*** Data for review ***

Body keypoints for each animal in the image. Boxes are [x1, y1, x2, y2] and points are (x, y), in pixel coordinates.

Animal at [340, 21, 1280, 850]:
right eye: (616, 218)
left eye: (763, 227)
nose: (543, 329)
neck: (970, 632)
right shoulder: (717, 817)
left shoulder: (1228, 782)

*** End of Data for review ***
*** Data for review ***

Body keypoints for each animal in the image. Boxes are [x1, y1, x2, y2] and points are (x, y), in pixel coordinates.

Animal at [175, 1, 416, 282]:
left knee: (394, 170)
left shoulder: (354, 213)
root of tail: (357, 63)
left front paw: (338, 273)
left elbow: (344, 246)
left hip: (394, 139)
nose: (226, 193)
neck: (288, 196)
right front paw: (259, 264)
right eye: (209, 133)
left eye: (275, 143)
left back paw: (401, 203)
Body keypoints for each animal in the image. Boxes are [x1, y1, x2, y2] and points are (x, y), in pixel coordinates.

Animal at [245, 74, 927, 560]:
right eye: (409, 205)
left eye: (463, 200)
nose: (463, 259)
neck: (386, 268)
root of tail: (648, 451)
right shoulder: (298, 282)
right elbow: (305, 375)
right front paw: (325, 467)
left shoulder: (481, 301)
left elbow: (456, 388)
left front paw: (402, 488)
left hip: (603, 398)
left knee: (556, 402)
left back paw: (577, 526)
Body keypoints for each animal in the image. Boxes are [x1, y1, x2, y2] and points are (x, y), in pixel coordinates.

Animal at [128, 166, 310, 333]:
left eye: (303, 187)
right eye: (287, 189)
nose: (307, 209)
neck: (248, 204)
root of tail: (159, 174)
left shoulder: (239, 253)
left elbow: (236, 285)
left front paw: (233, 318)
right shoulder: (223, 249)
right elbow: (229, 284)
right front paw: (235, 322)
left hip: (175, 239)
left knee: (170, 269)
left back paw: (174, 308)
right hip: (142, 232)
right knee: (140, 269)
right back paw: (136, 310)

*** End of Data for review ***

_Your instructions:_ Since only the total is wanted, work out how many lines of the data above contain "elbow" and state it alone.

_Solution for this task:_ 5